FRIDAY SHIFT 01/10/2020

 
SHIFT WARM UP
SHIFT WORKOUT

12 Min AMRAP
(As Many Rounds and Reps as Possible in 12 Min)

10 Ring/TRX or Bent Over Rows
10 Jump Overs or Step Ups
10 Bent Over Rows or Upright Rows
10 Jump Overs or Step Ups

Idea weight for Men: Pair of 10-30# DBs - or - 25-50# Single KB/DB
Idea weight for Women: Pair of 8-20# DBs - or - 12-25# Single KB/DB

Score: Total Number of Completed Rounds + any Additional Reps
Goal: 5 Rounds +

So for this workout we are looking for 2 types of rows.  So use what you've got to make it work.  So if you have bands or rings you will do a ring/trx row for the first part.  Then a bent over row for the second part.  If you don't have trx bands or rings you will do bent over rows for the first part and an upright row for the second part.  In between each set of those you will perform 10 jump overs (facing your object) or step ups at a challenging height.  What you choose for this part will be the same throughout.

For the ring/trx rows - remember that the more parallel your body is to the ground - the more difficult these become.  Always start with the arms straight and pull all of the way to the chest at the top.  You may also do the bar in rack rows.  If you choose this option - make sure that the bar is secure!

For the jump overs you will face whatever you are jumping over.  This can be anything from your dumbbells  - your kid's toy - a laundry basket - or a broomstick.  If you can we would love to see you actually jump from both feet at the same time and land on both feet on the other side.  One thing to focus on is making sure the knees don't cave in together when you dip to initiate the jump - or on the landing.  So watch out for that.

If you aren't ready to jump from both feet you may turn this into a skipping type motion, kind of leaving one foot at a time and landing on one foot at a time!

If you are unable to jump at this time you will perform step ups at a challenging height - but one you are comfortable stepping up and down.  For each set of 10 you will end up doing 5 per leg.

For the bent over row you will want to hold a lightish dumbbell in each hand. Hinge forward slightly from the hips but keep the belly tight and chest lifted.  Make sure the knees are slightly bent and that there is weight in your heels.  Pull the weight to your ribcage with the elbows coming back!

MAMA MODIFICATIONS

BOX JUMP/JUMP/SKIP OVERS - This is going to be all about managing the impact and pressure to your core and pelvic floor.

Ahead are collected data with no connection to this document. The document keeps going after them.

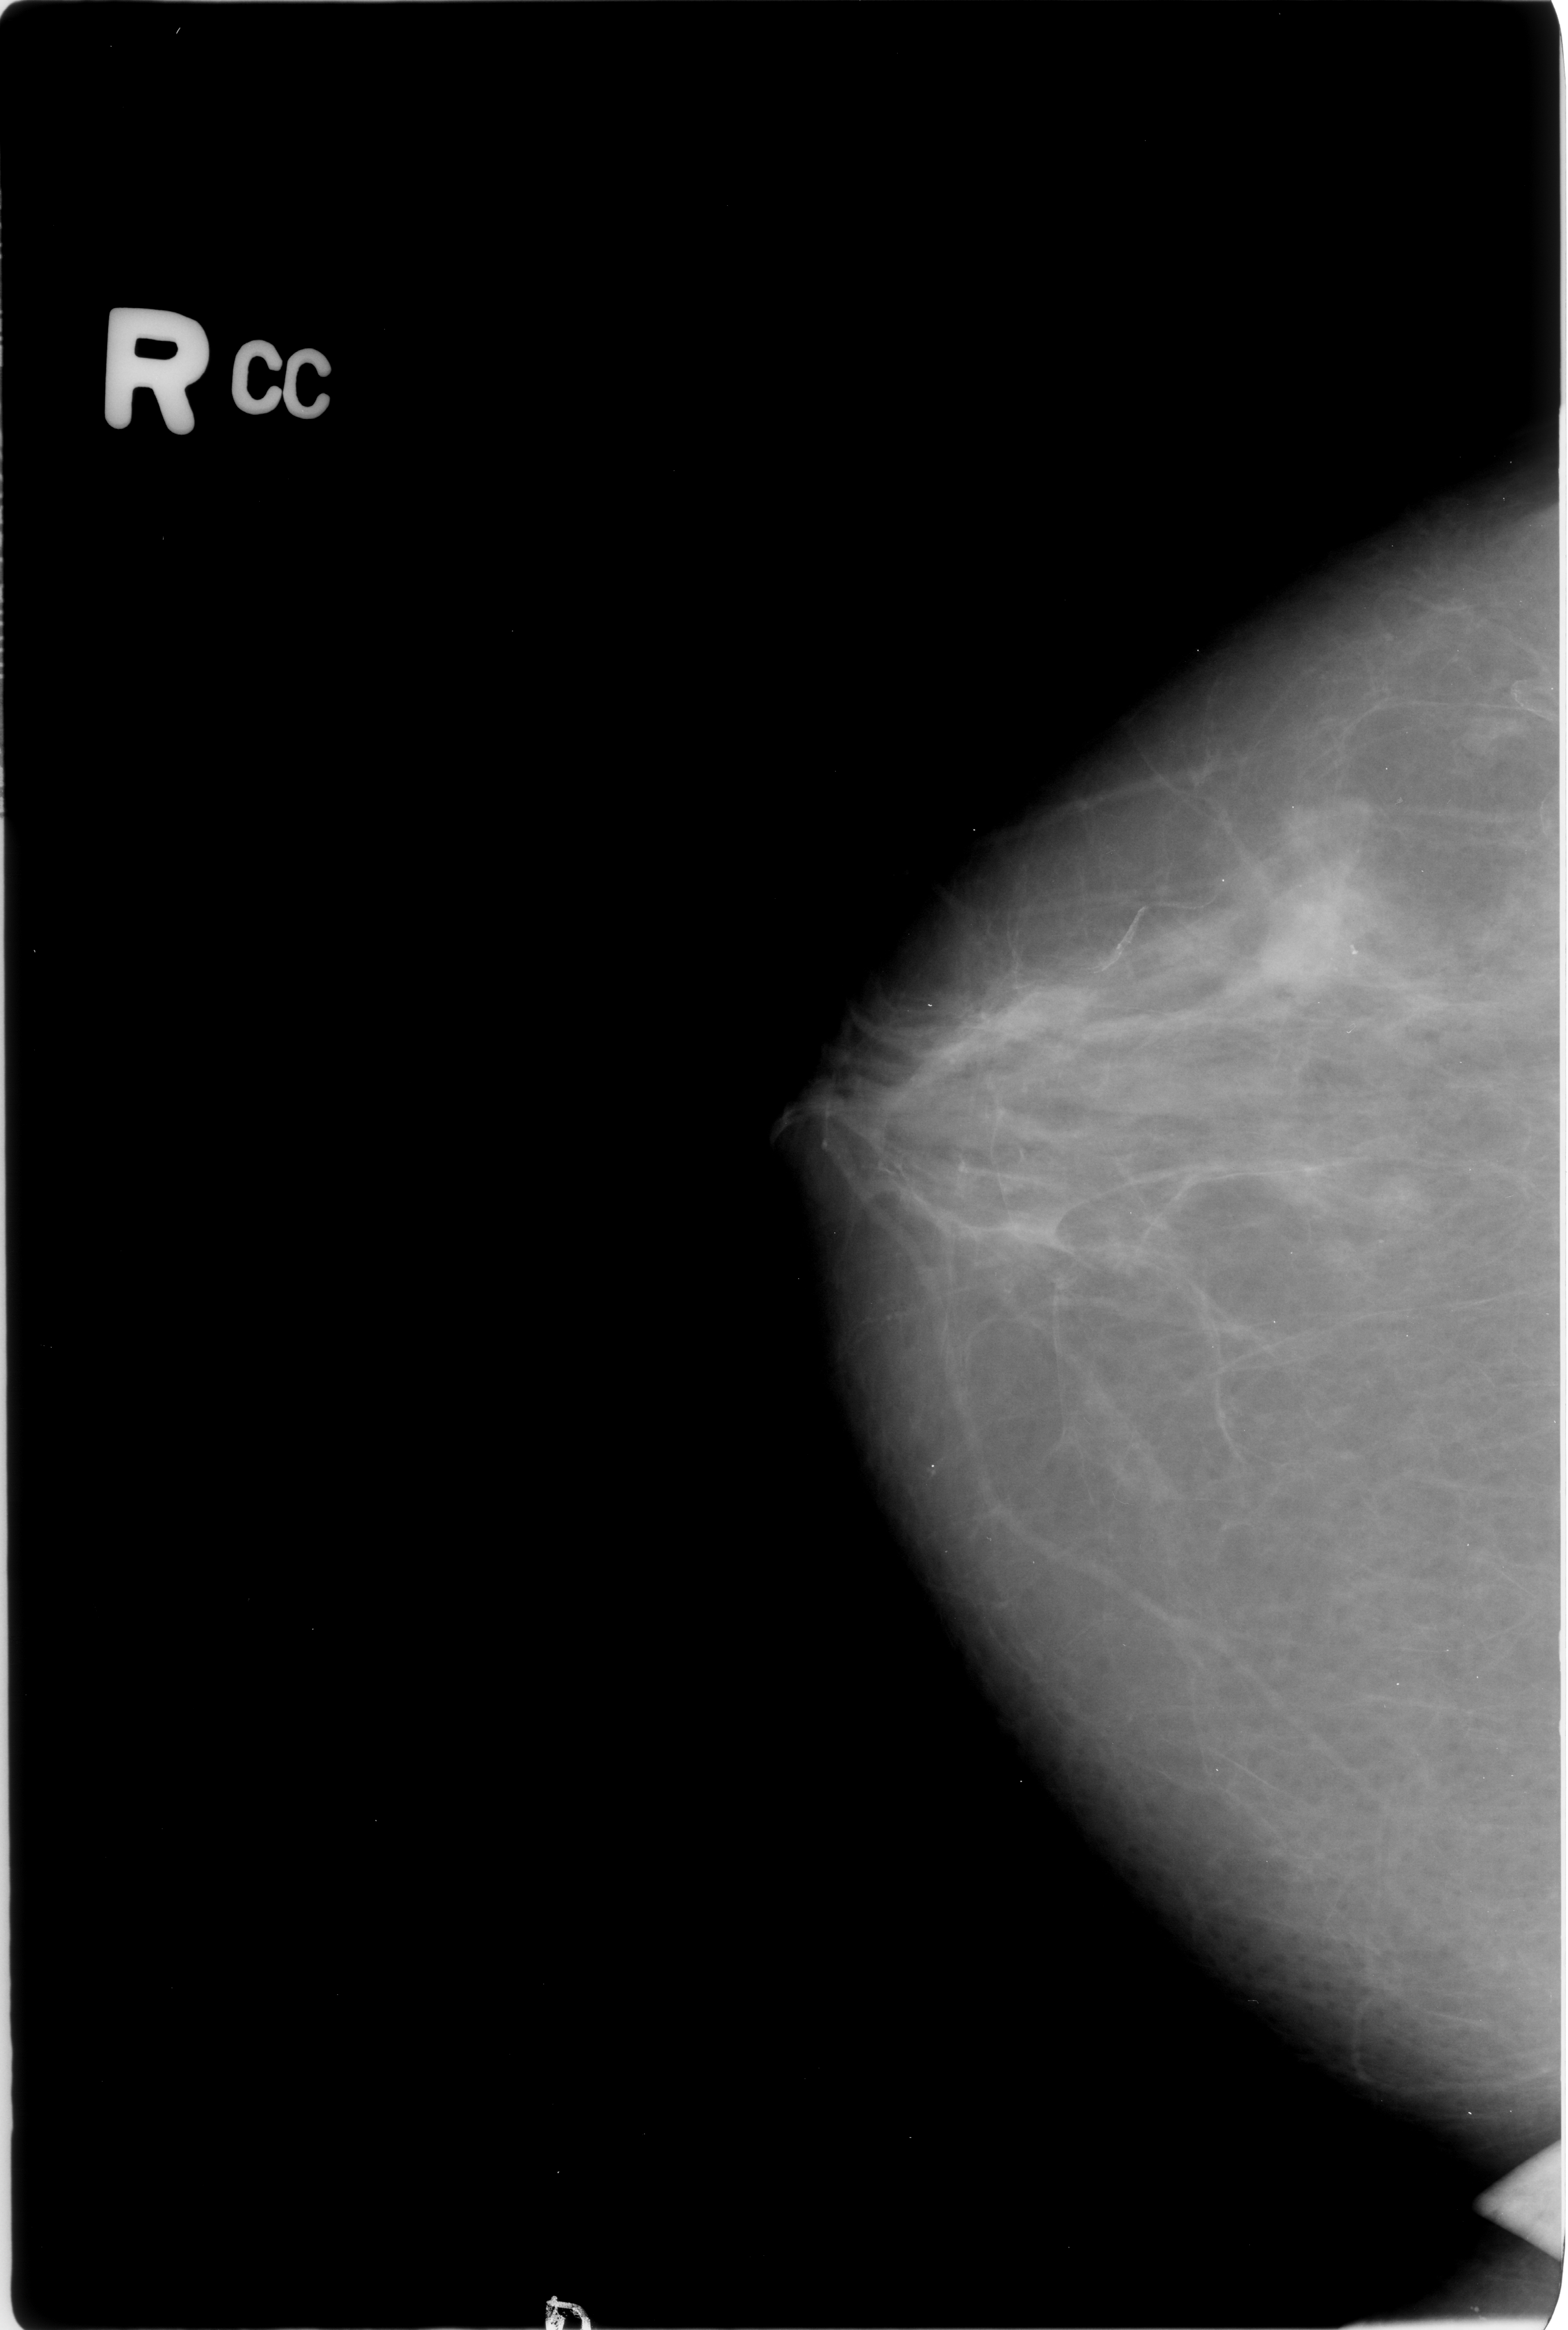
Digitized screen-film mammogram; right breast; craniocaudal (CC) view; 1568 × 2330 image matrix.
Marked abnormalities (boxes around the expert regions of interest):
- mass, shape lobulated, margins obscured / ill defined; BI-RADS assessment category 3; pathology result (as recorded, not read from the image): malignant: bounding box (x1, y1, x2, y2) in pixels: (1230, 862, 1384, 1008)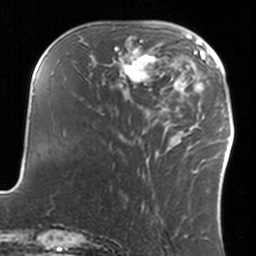
Breast MRI, one axial slice. Position 46 of 160 along the scan axis. Cropped to one breast. Dynamic contrast-enhanced series, time point 2 of 7 at this slice position (early post-contrast). 3 T. TE 1.7 ms, TR 4 ms. 1 mm slice thickness. 256 × 256 image matrix, field of view 170 × 170 mm. Female patient.
Annotated regions visible in this slice (semi-automatically segmented with operator editing):
- enhancing-tissue mask used for the functional tumour volume (all voxels passing the contrast-enhancement thresholds inside the analysis volume; usually the tumour): bounding box (x1, y1, x2, y2) in pixels: (108, 37, 160, 93)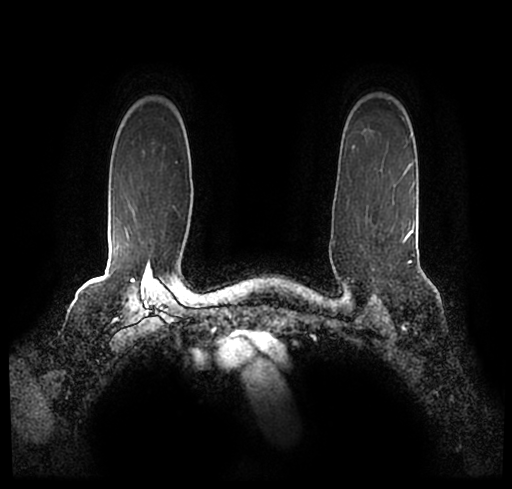
Breast MRI (dynamic contrast-enhanced), one axial slice; slice 176 of 200 in the series (ordered by position); cropped to one breast; dynamic contrast-enhanced series, time point 2 of 7 at this slice position (early post-contrast); 1.5 T; TE 2.2 ms, TR 4.6 ms; 0.8 mm slice thickness; 512 × 489 image matrix, field of view 320 × 306 mm. Female patient.
Annotated regions visible in this slice (semi-automatically segmented with operator editing):
- enhancing-tissue mask used for the functional tumour volume (all voxels passing the contrast-enhancement thresholds inside the analysis volume; usually the tumour): box from (x=77, y=172) to (x=502, y=252) px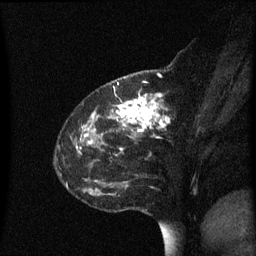
Breast MRI (dynamic contrast-enhanced), one sagittal slice; slice 21 of 60 in the series (ordered by position); dynamic contrast-enhanced series, image 2 of 3 at this slice position (ordered by acquisition); 1.5 T; TE 4.2 ms, TR 8.4 ms; 2 mm slice thickness; 256 × 256 image matrix, field of view 200 × 200 mm. Female patient, age 48 years. From the clinical record (not read from this slice): setting: breast cancer imaged before/during neoadjuvant chemotherapy; receptor status: HR-positive, HER2-negative.
Annotated regions visible in this slice (semi-automatic segmentation, software-assisted and operator-edited):
- analysis volume of interest (the breast-tissue region the enhancement analysis was run in; not a lesion): bounding box [x1, y1, x2, y2] px = [80, 78, 195, 215]
- tumour enhancement mask (voxels above the 70 % enhancement threshold inside the analysis volume of interest): [86, 83, 171, 183]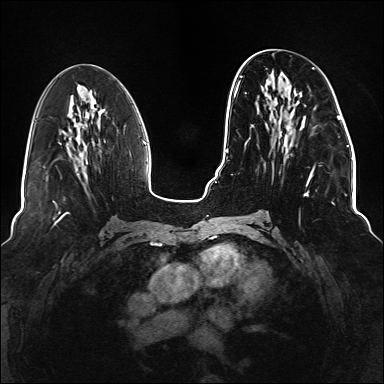
Breast MRI (dynamic contrast-enhanced), one axial slice. Slice 60 of 176 in the series (ordered by position). Dynamic contrast-enhanced series, time point 2 of 6 at this slice position (early post-contrast). 1.5 T. TE 2.3 ms, TR 5.2 ms. 1.1 mm slice thickness. 384 × 384 image matrix, field of view 330 × 330 mm. Female patient.
Structures marked on this image (semi-automatic segmentation, software-assisted and operator-edited):
- enhancing-tissue mask used for the functional tumour volume (all voxels passing the contrast-enhancement thresholds inside the analysis volume; usually the tumour): bounding box [x1, y1, x2, y2] px = [234, 67, 315, 220]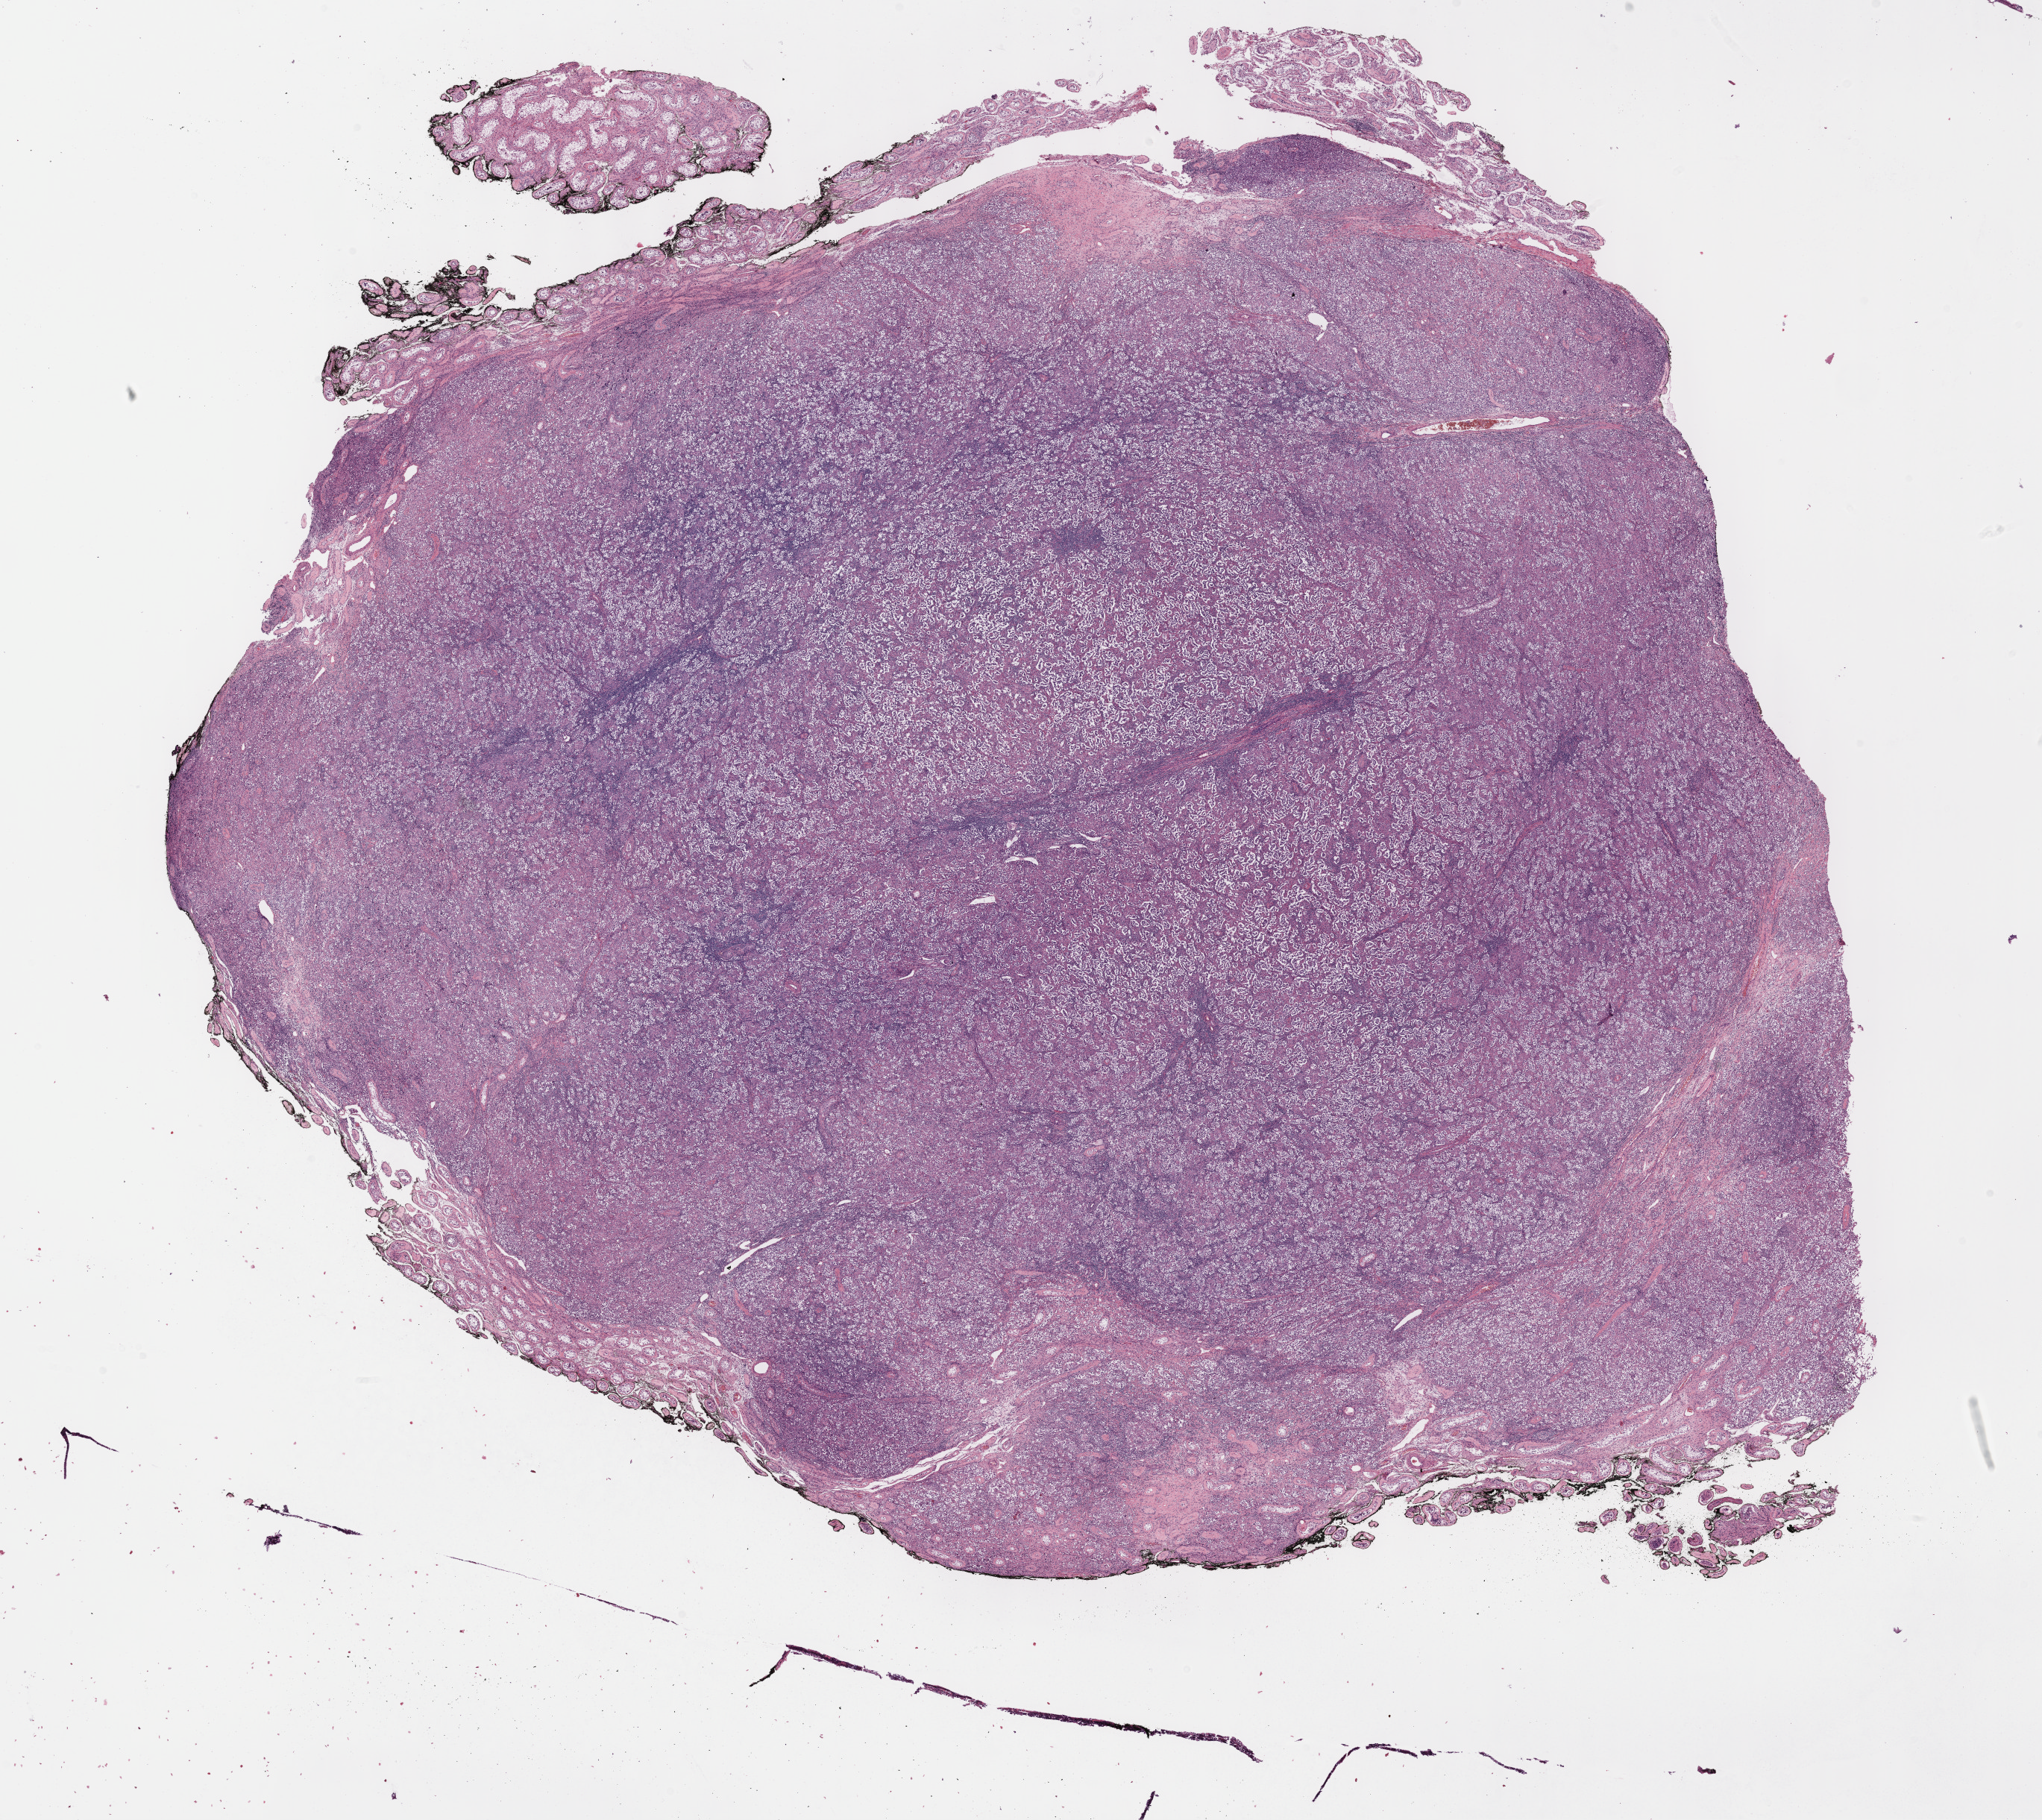
Digitized Hematoxylin and eosin (H&E) stained tissue section (whole slide), shown as a low-resolution overview of the whole scanned area (about 22.1 x 19.7 mm); formalin-fixed paraffin-embedded (FFPE) diagnostic section; testis, primary tumour sample. Male patient; age at initial diagnosis 26 years.
Pathologic diagnosis: Seminoma, NOS.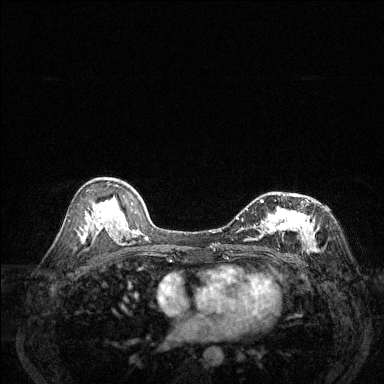
Breast MRI (dynamic contrast-enhanced), one axial slice. Slice 78 of 144 in the series (ordered by position). Dynamic contrast-enhanced series, time point 2 of 6 at this slice position (early post-contrast). 1.5 T. TE 1.7 ms, TR 4.6 ms. 1.2 mm slice thickness. 384 × 384 image matrix, field of view 320 × 320 mm. Female patient.
Structures marked on this image (semi-automatic segmentation, software-assisted and operator-edited):
- enhancing-tissue mask used for the functional tumour volume (all voxels passing the contrast-enhancement thresholds inside the analysis volume; usually the tumour): bounding box <236,194,318,251> (left, top, right, bottom; pixels)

The SHIFT options for smaller Jump/Skip Overs are good for helping you achieve the stimulus with a little less impact. You can ALWAYS substitute Step Ups if you want zero impact or even KB Swings if you want to get a little more explosive with your hips. For pregnant mamas, please remember that if you are unsure if you can complete the movement because of balance, strength, or coordination it may not be worth the risk of potentially falling or busting up your shins! For mamas further along in their Postpartum you can try a lower height of box to practice that two foot take off and landing without the extra impact. Focus on your breath and posture throughout the movement and do less reps if that helps you concentrate on good technique and awareness in your body.

STEP UPS - If you have any pubic symphysis pain or SPD focus on keeping your pelvis neutral and your hips level. You could always smaller or shorter step/less range of motion. You can also try stepping laterally onto a stack of plates or something instead of stepping forward and up, sometimes this helps create some control in managing the position of the pelvis. Option to sub: Single Leg Glute Bridge, Hip Thrusts, Air Squat, Goblet/DB Squat

UPRIGHT ROWS - Love this movement for Mamas! But if your belly is getting in the way of the high pull or row feel free to sub a KB Swing, Banded Pull Down, Supine Row, or Sled Pull.